8 Amazing Asian American Women To Inspire You This Month
At CircleAround, we’re proud to amplify the accomplishments of so many amazing women. May is Asian American and Pacific Islander Heritage Month, and so this month, we are especially honored to showcase the work and stories of the Asian American and Pacific Islander communities. Here are a few examples of innovation, creativity, and ingenuity to inspire you.
1Building a Business Empire, Accidentally
Ellen Yin, founder and podcast host of Cubicle to CEO, became an “accidental entrepreneur” at age 23 when she quit her corporate marketing job without a backup plan. Since then, she‘s made more than seven figures in lifetime revenue in just three years. This achievement is especially momentous to her as a woman and a first-generation Asian American. “My favorite part of my role is the relationships I get to build with our brand partners, podcast guests, and students/community at large,” she explains. “Networking is my superpower!”
2Cooking Potstickers With Care
Katie Chin has written several Chinese cookbooks based on the recipes her mother passed down to her. She provided CircleAround with a recipe for potstickers from her new book, Katie Chin's Global Family Cookbook, which she says are customarily served during Lunar New Year to symbolize wealth and prosperity. “Serve these all year round and you’re sure to feel prosperous,” she adds. “Or at least your belly will!”
3Designing Fashion With Diversity in Mind
“As a person of color, I’ve always been the minority on the design team,” says Nyla Hasan, founder of the øther collection, a ready-to-wear fashion company for bicultural identities. “Not just being mixed raced or being South Asian, but also being a Muslim. There are very few people who are Muslim or South Asian represented in the industry.” With its pieces made to order via small-batch production, the other collection blends traditional South Asian designs and craftsmanship with nods to so-called “Western” styles.
4Kimchi With a Rich Family History
Minnie Luong is a chef who created an entire business around her family’s culinary traditions. She’s the owner of Chi Kitchen, a small business that produces fermented kimchi. Her recipe is based on her family's traditions, experimentation, and a desire to share her culture.
5Helping Wine Professionals Succeed
Cristie Norman co-founded The United Sommeliers Foundation, a nonprofit that supports wine professionals in crises due to circumstances beyond their control. Through the United Sommeliers Foundation, Norman built a community of more than 400 sommeliers who participate in free or low-cost virtual wine education events all over Southern California. “We have given over 1,200 relief grants to people in need,” Norman tells CircleAround. “We raised nearly $1 million for COVID-19 relief in nine months.”

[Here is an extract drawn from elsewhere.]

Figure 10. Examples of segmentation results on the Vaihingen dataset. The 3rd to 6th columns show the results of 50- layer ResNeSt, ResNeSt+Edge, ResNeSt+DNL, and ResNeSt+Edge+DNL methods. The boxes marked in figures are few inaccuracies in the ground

6Enhancing Mushroom Jerky With Asian Flavors
To make veggie-friendly snacks without additives or processed ingredients more accessible, Gina Shi created Munchrooms — a 100% plant-based, non-GMO mushroom-jerky company based in San Francisco. A variety of Asian flavors are used to season the jerky, making it a delicious, healthy snack alternative.

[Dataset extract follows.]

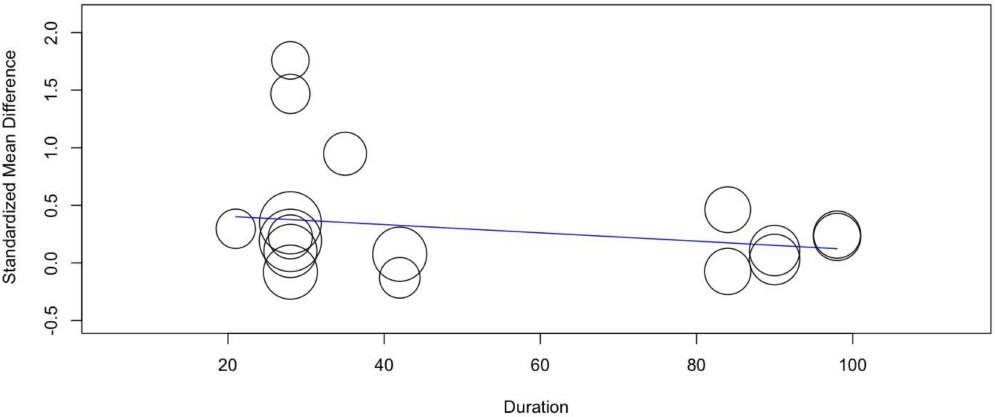
Figure 7. Results of the duration variate random-effect meta-regression for SMDs of tests with aerobic metabolism predominance in a highly trained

7Making Vietnamese Coffee Mainstream
Sahra Nguyen, a first-generation Vietnamese-American and daughter of Vietnamese refugees, loved New York’s coffee culture, but noticed that Vietnamese bean varieties were never on the menu. She launched Nguyen Coffee Supply, which connects coffee shops, consumers, and farmers in a more direct way, through Vietnamese coffee.

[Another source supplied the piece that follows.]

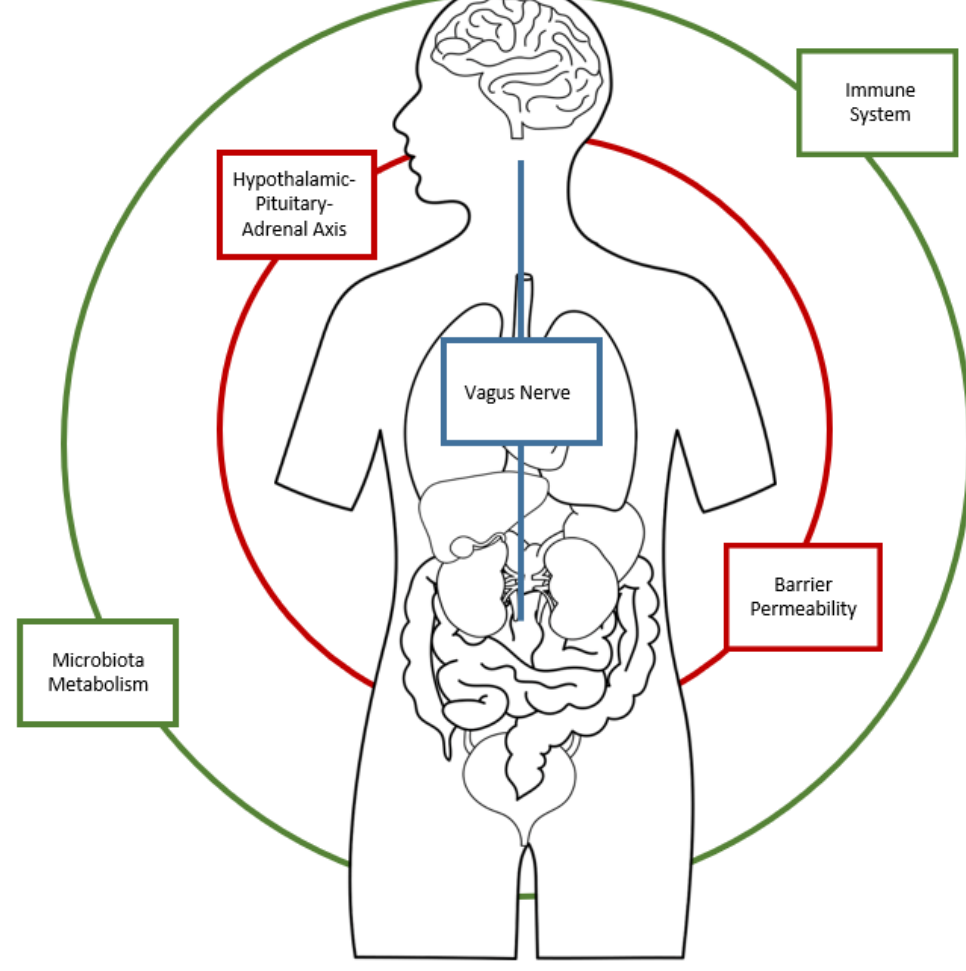
Figure 1. The Microbiota–Gut–Brain axis.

8Bridging the Gap Between Language and Culture
As someone who was born in Pakistan and raised in the U.S. since she was 2, being bilingual came naturally to Benish Shah. As she began to meet other South Asian Americans like herself, she realized how language skills varied among friends and coworkers, as did their connection to heritage. Shah helped create the English Meets Urdu series, a colorful set of three books meant for kids up to 5 years old and U.S.-born to parents of Urdu-speaking South Asian heritage.